Human Rights Watch is also deeply concerned about mounting evidence that Egyptian authorities are seeking to control and restrict not only the activities of independent human rights organizations but also their sources of funding. The draft law on private associations that circulated earlier this year contained provisions giving the executive branch of government virtually unlimited power to control the finances and budgets of independent NGOs. It required that NGOs obtain prior approval from administrative authorities before obtaining funds from abroad, and likewise permitted groups to solicit donations inside Egypt only after securing approval from the same authorities. The right to freedom of association guaranteed in Article 22 of the ICCPR includes the right to seek and obtain funds. As we communicated toYour Excellency in a letter dated June 5, 1998, the state is entitled to ensure that NGOs conduct their activities and fundraising in a transparent and accountable manner. But such regulation should be reasonable and not interfere with the exercise of the right to freedom of association or expression. We fear that the charges lodged yesterday against Hafez Abu Sa'da are dangerous precedents which fundamentally imperil both of these rights.

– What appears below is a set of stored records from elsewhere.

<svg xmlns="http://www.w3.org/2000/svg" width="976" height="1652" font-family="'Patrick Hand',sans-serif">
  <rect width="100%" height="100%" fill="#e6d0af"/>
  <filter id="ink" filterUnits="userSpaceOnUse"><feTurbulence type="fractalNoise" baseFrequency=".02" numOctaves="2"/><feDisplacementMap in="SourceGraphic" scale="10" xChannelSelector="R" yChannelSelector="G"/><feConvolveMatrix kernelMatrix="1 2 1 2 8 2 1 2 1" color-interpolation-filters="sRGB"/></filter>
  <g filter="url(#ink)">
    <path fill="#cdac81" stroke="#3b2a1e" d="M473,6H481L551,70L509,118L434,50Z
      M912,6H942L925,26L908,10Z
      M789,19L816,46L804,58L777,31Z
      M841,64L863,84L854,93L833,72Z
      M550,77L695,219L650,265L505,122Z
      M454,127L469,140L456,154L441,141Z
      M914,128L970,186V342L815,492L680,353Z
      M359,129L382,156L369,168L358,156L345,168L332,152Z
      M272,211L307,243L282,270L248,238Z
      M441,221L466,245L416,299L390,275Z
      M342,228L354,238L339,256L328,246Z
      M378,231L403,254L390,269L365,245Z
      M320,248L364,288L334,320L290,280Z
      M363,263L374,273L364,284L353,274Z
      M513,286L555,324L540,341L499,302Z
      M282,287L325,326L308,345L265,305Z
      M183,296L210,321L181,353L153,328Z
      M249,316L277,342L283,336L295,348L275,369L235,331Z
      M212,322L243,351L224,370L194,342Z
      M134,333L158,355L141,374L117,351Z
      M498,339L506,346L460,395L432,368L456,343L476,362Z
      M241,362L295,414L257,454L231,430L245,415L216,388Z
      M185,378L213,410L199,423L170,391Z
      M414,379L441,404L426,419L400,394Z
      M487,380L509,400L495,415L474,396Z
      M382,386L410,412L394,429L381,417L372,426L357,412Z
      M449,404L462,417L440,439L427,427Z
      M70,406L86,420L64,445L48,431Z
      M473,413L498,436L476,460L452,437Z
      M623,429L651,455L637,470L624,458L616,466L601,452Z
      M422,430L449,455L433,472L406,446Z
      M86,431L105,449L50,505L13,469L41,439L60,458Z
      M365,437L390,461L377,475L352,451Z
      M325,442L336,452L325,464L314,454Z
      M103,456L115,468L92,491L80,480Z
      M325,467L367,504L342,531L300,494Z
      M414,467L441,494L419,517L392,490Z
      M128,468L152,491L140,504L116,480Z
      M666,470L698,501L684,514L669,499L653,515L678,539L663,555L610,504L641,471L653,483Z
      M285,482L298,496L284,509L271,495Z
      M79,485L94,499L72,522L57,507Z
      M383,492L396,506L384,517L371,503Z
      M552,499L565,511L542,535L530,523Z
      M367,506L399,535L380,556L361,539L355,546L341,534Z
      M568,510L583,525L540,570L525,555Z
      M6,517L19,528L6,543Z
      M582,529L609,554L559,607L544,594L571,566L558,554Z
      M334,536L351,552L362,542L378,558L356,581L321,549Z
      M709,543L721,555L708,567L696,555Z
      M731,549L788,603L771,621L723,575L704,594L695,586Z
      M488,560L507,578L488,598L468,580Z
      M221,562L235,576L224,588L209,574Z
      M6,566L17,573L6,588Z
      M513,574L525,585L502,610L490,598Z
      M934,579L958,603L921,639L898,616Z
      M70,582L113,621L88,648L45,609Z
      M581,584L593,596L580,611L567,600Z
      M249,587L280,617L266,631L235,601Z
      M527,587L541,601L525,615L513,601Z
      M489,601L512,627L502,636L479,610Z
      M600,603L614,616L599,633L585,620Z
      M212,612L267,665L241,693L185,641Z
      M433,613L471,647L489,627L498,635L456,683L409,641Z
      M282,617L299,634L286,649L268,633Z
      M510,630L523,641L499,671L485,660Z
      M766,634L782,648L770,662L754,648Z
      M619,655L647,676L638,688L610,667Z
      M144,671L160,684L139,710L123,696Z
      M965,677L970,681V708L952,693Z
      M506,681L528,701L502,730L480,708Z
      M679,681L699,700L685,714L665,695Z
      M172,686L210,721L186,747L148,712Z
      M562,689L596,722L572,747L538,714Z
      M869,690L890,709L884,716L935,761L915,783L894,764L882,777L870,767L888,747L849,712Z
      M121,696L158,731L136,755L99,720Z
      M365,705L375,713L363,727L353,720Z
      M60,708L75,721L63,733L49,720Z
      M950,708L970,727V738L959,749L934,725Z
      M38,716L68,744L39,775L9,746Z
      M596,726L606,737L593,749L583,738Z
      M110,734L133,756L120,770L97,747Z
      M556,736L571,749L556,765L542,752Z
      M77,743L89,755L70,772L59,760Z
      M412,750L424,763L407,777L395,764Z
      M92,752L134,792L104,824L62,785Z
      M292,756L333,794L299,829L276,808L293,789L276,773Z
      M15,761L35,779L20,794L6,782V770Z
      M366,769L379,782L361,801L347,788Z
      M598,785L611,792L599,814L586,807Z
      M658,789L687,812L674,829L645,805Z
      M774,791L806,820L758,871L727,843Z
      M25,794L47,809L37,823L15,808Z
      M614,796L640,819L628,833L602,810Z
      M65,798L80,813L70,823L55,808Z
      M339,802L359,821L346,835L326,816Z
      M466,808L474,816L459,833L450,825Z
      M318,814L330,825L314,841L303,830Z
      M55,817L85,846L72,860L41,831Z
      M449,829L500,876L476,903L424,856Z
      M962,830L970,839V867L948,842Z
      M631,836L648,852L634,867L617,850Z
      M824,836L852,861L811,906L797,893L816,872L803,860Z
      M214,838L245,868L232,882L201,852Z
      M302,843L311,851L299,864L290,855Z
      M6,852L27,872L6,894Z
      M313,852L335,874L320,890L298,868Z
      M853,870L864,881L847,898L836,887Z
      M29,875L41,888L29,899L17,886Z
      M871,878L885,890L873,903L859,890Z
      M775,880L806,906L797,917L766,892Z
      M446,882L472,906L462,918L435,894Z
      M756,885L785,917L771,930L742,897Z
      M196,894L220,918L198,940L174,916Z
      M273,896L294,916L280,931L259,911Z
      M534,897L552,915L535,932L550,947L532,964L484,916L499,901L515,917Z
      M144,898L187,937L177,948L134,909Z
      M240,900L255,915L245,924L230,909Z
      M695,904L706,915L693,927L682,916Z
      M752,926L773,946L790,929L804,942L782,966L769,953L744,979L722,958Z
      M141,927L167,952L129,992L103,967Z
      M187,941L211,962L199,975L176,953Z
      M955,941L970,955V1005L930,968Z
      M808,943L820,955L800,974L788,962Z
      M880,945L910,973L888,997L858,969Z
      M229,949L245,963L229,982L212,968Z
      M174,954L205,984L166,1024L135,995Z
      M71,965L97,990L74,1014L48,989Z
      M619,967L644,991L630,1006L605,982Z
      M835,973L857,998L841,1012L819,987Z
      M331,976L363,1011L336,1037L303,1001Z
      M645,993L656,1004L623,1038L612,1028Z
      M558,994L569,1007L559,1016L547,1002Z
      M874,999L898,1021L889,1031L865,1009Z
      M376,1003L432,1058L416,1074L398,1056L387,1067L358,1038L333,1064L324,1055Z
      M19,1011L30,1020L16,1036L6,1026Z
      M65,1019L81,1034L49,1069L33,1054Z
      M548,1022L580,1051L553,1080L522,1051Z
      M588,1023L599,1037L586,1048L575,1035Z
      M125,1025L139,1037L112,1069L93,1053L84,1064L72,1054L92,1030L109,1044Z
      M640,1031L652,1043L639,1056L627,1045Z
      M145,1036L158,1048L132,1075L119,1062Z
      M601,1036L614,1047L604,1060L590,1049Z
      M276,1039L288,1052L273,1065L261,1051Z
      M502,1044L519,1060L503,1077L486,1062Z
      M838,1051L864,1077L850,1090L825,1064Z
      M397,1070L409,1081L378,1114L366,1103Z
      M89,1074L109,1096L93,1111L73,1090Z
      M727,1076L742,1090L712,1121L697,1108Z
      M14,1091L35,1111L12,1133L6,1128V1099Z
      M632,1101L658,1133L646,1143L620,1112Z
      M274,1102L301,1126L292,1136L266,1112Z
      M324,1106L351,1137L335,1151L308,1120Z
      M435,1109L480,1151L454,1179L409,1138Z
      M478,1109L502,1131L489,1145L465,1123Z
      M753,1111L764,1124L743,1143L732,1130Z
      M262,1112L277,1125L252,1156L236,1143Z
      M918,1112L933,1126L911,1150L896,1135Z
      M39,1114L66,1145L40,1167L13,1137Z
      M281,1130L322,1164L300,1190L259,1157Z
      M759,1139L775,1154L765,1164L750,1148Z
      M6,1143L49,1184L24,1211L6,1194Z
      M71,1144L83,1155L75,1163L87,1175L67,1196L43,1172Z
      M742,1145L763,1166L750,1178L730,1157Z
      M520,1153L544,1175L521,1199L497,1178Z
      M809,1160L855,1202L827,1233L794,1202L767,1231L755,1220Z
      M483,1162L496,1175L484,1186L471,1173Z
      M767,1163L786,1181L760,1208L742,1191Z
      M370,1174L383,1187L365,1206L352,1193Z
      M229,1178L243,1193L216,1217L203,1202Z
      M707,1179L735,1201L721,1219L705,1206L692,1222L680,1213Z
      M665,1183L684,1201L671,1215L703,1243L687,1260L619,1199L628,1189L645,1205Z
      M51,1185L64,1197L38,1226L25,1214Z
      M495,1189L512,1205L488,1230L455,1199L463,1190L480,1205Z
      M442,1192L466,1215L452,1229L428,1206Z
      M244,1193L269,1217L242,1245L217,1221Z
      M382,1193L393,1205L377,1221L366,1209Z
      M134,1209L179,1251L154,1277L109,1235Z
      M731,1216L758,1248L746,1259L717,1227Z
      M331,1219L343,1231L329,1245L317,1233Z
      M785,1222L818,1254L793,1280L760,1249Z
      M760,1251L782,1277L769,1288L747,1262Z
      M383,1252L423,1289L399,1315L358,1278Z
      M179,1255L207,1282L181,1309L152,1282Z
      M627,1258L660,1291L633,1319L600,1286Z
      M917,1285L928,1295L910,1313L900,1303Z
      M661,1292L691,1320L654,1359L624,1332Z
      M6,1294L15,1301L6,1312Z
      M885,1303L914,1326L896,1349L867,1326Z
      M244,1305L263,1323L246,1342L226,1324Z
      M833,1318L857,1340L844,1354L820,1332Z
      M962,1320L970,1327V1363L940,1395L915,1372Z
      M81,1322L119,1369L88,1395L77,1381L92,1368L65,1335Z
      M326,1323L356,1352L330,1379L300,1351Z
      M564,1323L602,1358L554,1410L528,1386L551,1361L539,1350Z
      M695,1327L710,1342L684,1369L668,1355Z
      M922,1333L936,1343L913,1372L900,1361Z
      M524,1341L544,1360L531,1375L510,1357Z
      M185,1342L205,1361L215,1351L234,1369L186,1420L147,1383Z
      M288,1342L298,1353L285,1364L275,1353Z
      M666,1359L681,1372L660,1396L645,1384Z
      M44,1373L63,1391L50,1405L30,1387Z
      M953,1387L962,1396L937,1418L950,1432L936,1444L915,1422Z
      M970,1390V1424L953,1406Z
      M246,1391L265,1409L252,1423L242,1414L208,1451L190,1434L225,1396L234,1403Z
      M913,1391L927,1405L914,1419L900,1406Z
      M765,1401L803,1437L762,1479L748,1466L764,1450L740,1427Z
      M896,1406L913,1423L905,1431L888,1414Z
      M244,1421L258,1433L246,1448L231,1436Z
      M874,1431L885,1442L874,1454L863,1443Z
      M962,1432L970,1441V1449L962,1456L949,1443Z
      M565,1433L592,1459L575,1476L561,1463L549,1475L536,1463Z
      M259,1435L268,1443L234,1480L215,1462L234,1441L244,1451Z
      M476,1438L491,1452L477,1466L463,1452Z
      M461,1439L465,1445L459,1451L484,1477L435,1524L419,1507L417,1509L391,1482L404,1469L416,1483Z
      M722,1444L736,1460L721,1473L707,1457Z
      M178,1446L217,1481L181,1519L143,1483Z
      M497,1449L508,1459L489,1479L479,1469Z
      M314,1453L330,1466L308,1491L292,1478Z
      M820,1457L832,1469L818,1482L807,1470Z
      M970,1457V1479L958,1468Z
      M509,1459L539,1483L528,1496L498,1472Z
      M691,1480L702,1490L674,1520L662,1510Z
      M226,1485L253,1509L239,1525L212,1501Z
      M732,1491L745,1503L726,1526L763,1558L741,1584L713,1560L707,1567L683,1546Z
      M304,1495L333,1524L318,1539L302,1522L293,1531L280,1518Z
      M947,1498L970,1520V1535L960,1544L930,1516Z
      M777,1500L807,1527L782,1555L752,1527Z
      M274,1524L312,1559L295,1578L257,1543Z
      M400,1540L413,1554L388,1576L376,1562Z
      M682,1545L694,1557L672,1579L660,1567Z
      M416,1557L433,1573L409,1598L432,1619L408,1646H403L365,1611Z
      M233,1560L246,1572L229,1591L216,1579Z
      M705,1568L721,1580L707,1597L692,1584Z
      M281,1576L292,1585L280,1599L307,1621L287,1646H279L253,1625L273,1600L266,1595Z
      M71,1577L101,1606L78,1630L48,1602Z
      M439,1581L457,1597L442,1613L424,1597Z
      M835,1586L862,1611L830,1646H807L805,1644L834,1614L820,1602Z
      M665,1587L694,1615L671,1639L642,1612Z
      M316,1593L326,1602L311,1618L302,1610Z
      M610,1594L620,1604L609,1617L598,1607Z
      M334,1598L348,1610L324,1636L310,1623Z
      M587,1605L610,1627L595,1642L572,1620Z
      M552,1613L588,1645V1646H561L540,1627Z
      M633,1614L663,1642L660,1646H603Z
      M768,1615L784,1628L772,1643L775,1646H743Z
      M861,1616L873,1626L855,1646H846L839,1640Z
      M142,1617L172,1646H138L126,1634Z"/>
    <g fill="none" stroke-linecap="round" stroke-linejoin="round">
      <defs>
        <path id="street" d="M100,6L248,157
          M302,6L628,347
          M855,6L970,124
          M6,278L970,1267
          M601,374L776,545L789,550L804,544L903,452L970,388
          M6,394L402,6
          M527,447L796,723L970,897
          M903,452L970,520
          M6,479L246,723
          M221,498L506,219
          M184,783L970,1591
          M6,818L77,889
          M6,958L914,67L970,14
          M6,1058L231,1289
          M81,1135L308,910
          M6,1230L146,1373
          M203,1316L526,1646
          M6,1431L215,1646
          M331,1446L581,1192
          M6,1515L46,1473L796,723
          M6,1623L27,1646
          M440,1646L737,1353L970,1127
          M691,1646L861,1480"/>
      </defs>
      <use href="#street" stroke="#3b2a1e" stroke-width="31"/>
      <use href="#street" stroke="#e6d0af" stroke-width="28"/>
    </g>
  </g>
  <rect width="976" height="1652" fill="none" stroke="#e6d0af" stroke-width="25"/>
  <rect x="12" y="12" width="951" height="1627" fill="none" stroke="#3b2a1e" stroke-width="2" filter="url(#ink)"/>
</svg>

As the 50th anniversary of the Universal Declaration of Human Rights fast approaches, we respectfully call upon the Egyptian government to protect the rights of the country's human rights defenders, and to cease all forms of intimidation and harassment of human rights organizations. We strongly urge the immediate release of Hafez Abu Sa'da, and that all charges against him be dropped and prosecutors close the file.
Thank you in advance for your prompt consideration of this most urgent matter. We look forward to a reply at Your Excellency's earliest convenience.
Middle East and North Africa Division
Human Rights Watch
His Excellency Dr. Kamal Ahmad al-Ganzury, Prime Minister
His Excellency Amre Moussa, Minister of Foreign Affairs
His Excellency Shaaban Mohammed Mahmoud Shaaban, Embassy of Egypt, Brussels
His Excellency Adel Elgazzar, Embassy of Egypt, London
His Excellency Ahmed Maher El Sayed, Embassy of Egypt, Washington, D.C.